**Provided records:**
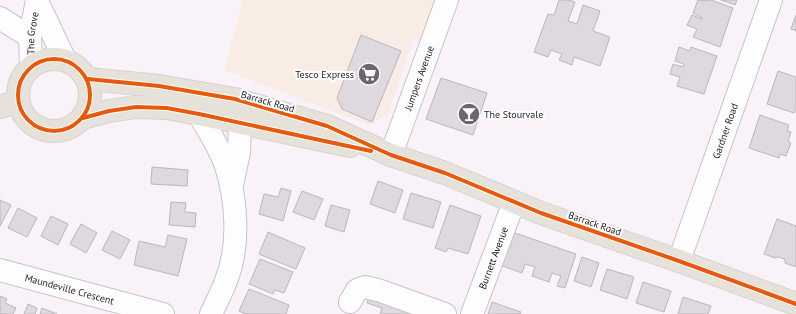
<svg xmlns="http://www.w3.org/2000/svg" width="796" height="314" font-family="'PT Sans',sans-serif">
<rect width="100%" height="100%" fill="#f9f3f9"/>
<polygon fill="#f8ece5" points="243,0 447,0 432,44 413,39 389,113 370,125 224,70"/>
<g fill="#ded9de" stroke="#bbb6ba">
<polygon points="559,0 568,0 575,2 568,21 577,24 583,5 600,11 593,31 610,37 600,66 574,57 572,65 559,60 562,54 551,50 548,57 534,52 548,14 554,15"/>
<polygon points="698,0 707,1 707,0 711,0 733,8 720,47 693,37 697,29 687,25 692,15 702,19 701,17 693,13"/>
<polygon points="721,0 737,0 735,5"/>
<polygon points="796,15 796,31 791,29"/>
<polygon points="361,35 401,51 372,122 342,109 337,98"/>
<polygon points="679,47 690,51 691,47 717,56 704,94 677,86 680,77 670,74 673,64 683,67 684,64 675,61"/>
<polygon points="778,71 796,77 796,109 794,113 767,104"/>
<polygon points="441,78 487,93 473,135 426,119"/>
<polygon points="760,115 789,125 787,131 791,132 788,141 791,143 786,156 780,154 779,158 749,148"/>
<polygon points="152,167 188,170 187,186 151,184"/>
<polygon points="378,181 403,190 395,213 370,204"/>
<polygon points="281,188 291,191 283,221 259,214 264,194 278,197"/>
<polygon points="302,191 323,199 314,220 293,212"/>
<polygon points="411,193 441,202 433,228 403,219"/>
<polygon points="0,200 11,205 0,226"/>
<polygon points="171,202 186,203 185,212 196,213 195,227 169,225"/>
<polygon points="331,205 350,210 344,232 325,226"/>
<polygon points="450,205 481,216 468,254 448,248 446,252 435,248"/>
<polygon points="18,208 37,218 27,237 8,228"/>
<polygon points="51,216 68,224 58,245 41,236"/>
<polygon points="777,219 796,226 796,267 785,263 785,259 778,257 775,258 764,254"/>
<polygon points="81,224 97,233 86,253 70,244"/>
<polygon points="112,231 130,240 120,259 102,250"/>
<polygon points="268,232 305,248 296,269 259,254"/>
<polygon points="512,232 576,254 565,288 557,286 561,276 552,273 549,282 532,276 535,267 525,264 522,273 500,265"/>
<polygon points="168,235 187,239 178,276 134,265 139,241 165,247"/>
<polygon points="582,257 599,263 591,287 574,281"/>
<polygon points="260,259 293,272 284,293 275,290 273,294 249,284"/>
<polygon points="607,269 634,277 627,299 600,290"/>
<polygon points="643,282 671,291 664,312 636,303"/>
<polygon points="249,289 289,305 286,314 246,314 239,311"/>
<polygon points="371,292 423,314 380,314 382,308 367,303"/>
<polygon points="0,296 7,299 5,303 16,308 13,314 0,314"/>
<polygon points="683,297 711,306 708,314 678,314"/>
<polygon points="492,302 521,312 520,314 488,314"/>
<polygon points="28,304 37,308 35,314 24,314"/>
<polygon points="42,308 57,314 40,314"/>
</g>
<g fill="none" stroke-linecap="round" stroke-linejoin="round">
<g stroke="#c7c3c7" stroke-width="24">
<g id="minor">
<polyline points="37,1 65,60"/>
<polyline points="0,18 30,37"/>
<path id="s1" d="M31,66L30,37L37,0"/>
<polyline points="232,106 240,122 239,152 232,185"/>
<path d="M199,114C208,131 220,148 226,166C237,202 240,245 226,281C222,292 216,303 211,314"/>
<path id="s2" d="M391,155L447,0"/>
<path id="s3" d="M679,261L771,0"/>
<path id="s4" d="M0,270L163,314"/>
<polyline points="350,302 357,290 365,287 378,290 445,314"/>
<path id="s5" d="M472,314L514,202"/>
</g>
</g>
<g stroke="#d4d2d4" stroke-width="24">
<g id="major">
<circle cx="54" cy="95" r="36"/>
<polyline points="88,79 159,86 235,99 327,126 391,155 445,173 541,213 679,261 796,304"/>
<polyline points="0,107 18,101"/>
<polyline points="83,118 109,111 136,107 167,108 199,114 350,146"/>
</g>
</g>
<use href="#minor" stroke="#fefdfe" stroke-width="22"/>
<use href="#major" stroke="#e6e2da" stroke-width="22"/>
<g stroke="#fff" stroke-width="6">
<g id="cycleway">
<circle cx="54" cy="95" r="36"/>
<polyline points="88,79 159,86 235,99 327,126 391,155 445,173 541,213 679,261 796,304"/>
<polyline points="83,118 109,111 136,107 167,108 199,114 371,151"/>
</g>
</g>
<use href="#cycleway" stroke="#e8590c" stroke-width="4"/>
</g>
<defs>
<g id="supermarket-disc" transform="scale(1.15)"><circle r="9.5" fill="#6c676c" stroke="#fff"/><path d="M-6-5.5h2.5l.6 2H6L4.5 2H-2.5L-4.4-4H-6ZM-1.5 3.2a1.3 1.3 0 1 0 .1 0ZM3 3.2a1.3 1.3 0 1 0 .1 0Z" fill="#fff"/></g>
<g id="bar-disc" transform="scale(1.15)"><circle r="9.5" fill="#6c676c" stroke="#fff"/><path d="M-6-5H6L.8 .8V4.5H3.5V6h-7V4.5H-.8V.8Z" fill="#fff"/></g>
</defs>
<g fill-rule="evenodd">
<use href="#supermarket-disc" x="369" y="74"/>
<use href="#bar-disc" x="469" y="114"/>
</g>
<g text-anchor="middle" stroke-width="4" stroke-linejoin="round" paint-order="stroke">
<g font-size="10" fill="#201c20" stroke="#fff">
<text dy="4" stroke="none"><textPath href="#s1" startOffset="33">The Grove</textPath></text>
<text dy="4" stroke="none"><textPath href="#s2" startOffset="82">Jumpers Avenue</textPath></text>
<text transform="translate(268 101) rotate(16)" y="4">Barrack Road</text>
<text dy="4" stroke="none"><textPath href="#s3" startOffset="138">Gardner Road</textPath></text>
<text transform="translate(595 223) rotate(19)" y="4">Barrack Road</text>
<text dy="4" stroke="none"><textPath href="#s5" startOffset="60">Burnett Avenue</textPath></text>
<text dy="4" stroke="none"><textPath href="#s4" startOffset="72">Maundeville Crescent</textPath></text>
</g>
<g font-size="10" fill="#201c20" stroke="#fff" text-anchor="end">
<text x="354" y="78">Tesco Express</text>
<text x="484" y="118" text-anchor="start">The Stourvale</text>
</g>
</g>
</svg>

**Problem details:** Please print the entries exactly as they stand. Images are not part of the copy.

**Exercise output:**
<svg xmlns="http://www.w3.org/2000/svg" width="796" height="314" font-family="'PT Sans',sans-serif">
<rect width="100%" height="100%" fill="#f9f3f9"/>
<polygon fill="#f8ece5" points="243,0 447,0 432,44 413,39 389,113 370,125 224,70"/>
<g fill="#ded9de" stroke="#bbb6ba">
<polygon points="559,0 568,0 575,2 568,21 577,24 583,5 600,11 593,31 610,37 600,66 574,57 572,65 559,60 562,54 551,50 548,57 534,52 548,14 554,15"/>
<polygon points="698,0 707,1 707,0 711,0 733,8 720,47 693,37 697,29 687,25 692,15 702,19 701,17 693,13"/>
<polygon points="721,0 737,0 735,5"/>
<polygon points="796,15 796,31 791,29"/>
<polygon points="361,35 401,51 372,122 342,109 337,98"/>
<polygon points="679,47 690,51 691,47 717,56 704,94 677,86 680,77 670,74 673,64 683,67 684,64 675,61"/>
<polygon points="778,71 796,77 796,109 794,113 767,104"/>
<polygon points="441,78 487,93 473,135 426,119"/>
<polygon points="760,115 789,125 787,131 791,132 788,141 791,143 786,156 780,154 779,158 749,148"/>
<polygon points="152,167 188,170 187,186 151,184"/>
<polygon points="378,181 403,190 395,213 370,204"/>
<polygon points="281,188 291,191 283,221 259,214 264,194 278,197"/>
<polygon points="302,191 323,199 314,220 293,212"/>
<polygon points="411,193 441,202 433,228 403,219"/>
<polygon points="0,200 11,205 0,226"/>
<polygon points="171,202 186,203 185,212 196,213 195,227 169,225"/>
<polygon points="331,205 350,210 344,232 325,226"/>
<polygon points="450,205 481,216 468,254 448,248 446,252 435,248"/>
<polygon points="18,208 37,218 27,237 8,228"/>
<polygon points="51,216 68,224 58,245 41,236"/>
<polygon points="777,219 796,226 796,267 785,263 785,259 778,257 775,258 764,254"/>
<polygon points="81,224 97,233 86,253 70,244"/>
<polygon points="112,231 130,240 120,259 102,250"/>
<polygon points="268,232 305,248 296,269 259,254"/>
<polygon points="512,232 576,254 565,288 557,286 561,276 552,273 549,282 532,276 535,267 525,264 522,273 500,265"/>
<polygon points="168,235 187,239 178,276 134,265 139,241 165,247"/>
<polygon points="582,257 599,263 591,287 574,281"/>
<polygon points="260,259 293,272 284,293 275,290 273,294 249,284"/>
<polygon points="607,269 634,277 627,299 600,290"/>
<polygon points="643,282 671,291 664,312 636,303"/>
<polygon points="249,289 289,305 286,314 246,314 239,311"/>
<polygon points="371,292 423,314 380,314 382,308 367,303"/>
<polygon points="0,296 7,299 5,303 16,308 13,314 0,314"/>
<polygon points="683,297 711,306 708,314 678,314"/>
<polygon points="492,302 521,312 520,314 488,314"/>
<polygon points="28,304 37,308 35,314 24,314"/>
<polygon points="42,308 57,314 40,314"/>
</g>
<g fill="none" stroke-linecap="round" stroke-linejoin="round">
<g stroke="#c7c3c7" stroke-width="24">
<g id="minor">
<polyline points="37,1 65,60"/>
<polyline points="0,18 30,37"/>
<path id="s1" d="M31,66L30,37L37,0"/>
<polyline points="232,106 240,122 239,152 232,185"/>
<path d="M199,114C208,131 220,148 226,166C237,202 240,245 226,281C222,292 216,303 211,314"/>
<path id="s2" d="M391,155L447,0"/>
<path id="s3" d="M679,261L771,0"/>
<path id="s4" d="M0,270L163,314"/>
<polyline points="350,302 357,290 365,287 378,290 445,314"/>
<path id="s5" d="M472,314L514,202"/>
</g>
</g>
<g stroke="#d4d2d4" stroke-width="24">
<g id="major">
<circle cx="54" cy="95" r="36"/>
<polyline points="88,79 159,86 235,99 327,126 391,155 445,173 541,213 679,261 796,304"/>
<polyline points="0,107 18,101"/>
<polyline points="83,118 109,111 136,107 167,108 199,114 350,146"/>
</g>
</g>
<use href="#minor" stroke="#fefdfe" stroke-width="22"/>
<use href="#major" stroke="#e6e2da" stroke-width="22"/>
<g stroke="#fff" stroke-width="6">
<g id="cycleway">
<circle cx="54" cy="95" r="36"/>
<polyline points="88,79 159,86 235,99 327,126 391,155 445,173 541,213 679,261 796,304"/>
<polyline points="83,118 109,111 136,107 167,108 199,114 371,151"/>
</g>
</g>
<use href="#cycleway" stroke="#e8590c" stroke-width="4"/>
</g>
<defs>
<g id="supermarket-disc" transform="scale(1.15)"><circle r="9.5" fill="#6c676c" stroke="#fff"/><path d="M-6-5.5h2.5l.6 2H6L4.5 2H-2.5L-4.4-4H-6ZM-1.5 3.2a1.3 1.3 0 1 0 .1 0ZM3 3.2a1.3 1.3 0 1 0 .1 0Z" fill="#fff"/></g>
<g id="bar-disc" transform="scale(1.15)"><circle r="9.5" fill="#6c676c" stroke="#fff"/><path d="M-6-5H6L.8 .8V4.5H3.5V6h-7V4.5H-.8V.8Z" fill="#fff"/></g>
</defs>
<g fill-rule="evenodd">
<use href="#supermarket-disc" x="369" y="74"/>
<use href="#bar-disc" x="469" y="114"/>
</g>
<g text-anchor="middle" stroke-width="4" stroke-linejoin="round" paint-order="stroke">
<g font-size="10" fill="#201c20" stroke="#fff">
<text dy="4" stroke="none"><textPath href="#s1" startOffset="33">The Grove</textPath></text>
<text dy="4" stroke="none"><textPath href="#s2" startOffset="82">Jumpers Avenue</textPath></text>
<text transform="translate(268 101) rotate(16)" y="4">Barrack Road</text>
<text dy="4" stroke="none"><textPath href="#s3" startOffset="138">Gardner Road</textPath></text>
<text transform="translate(595 223) rotate(19)" y="4">Barrack Road</text>
<text dy="4" stroke="none"><textPath href="#s5" startOffset="60">Burnett Avenue</textPath></text>
<text dy="4" stroke="none"><textPath href="#s4" startOffset="72">Maundeville Crescent</textPath></text>
</g>
<g font-size="10" fill="#201c20" stroke="#fff" text-anchor="end">
<text x="354" y="78">Tesco Express</text>
<text x="484" y="118" text-anchor="start">The Stourvale</text>
</g>
</g>
</svg>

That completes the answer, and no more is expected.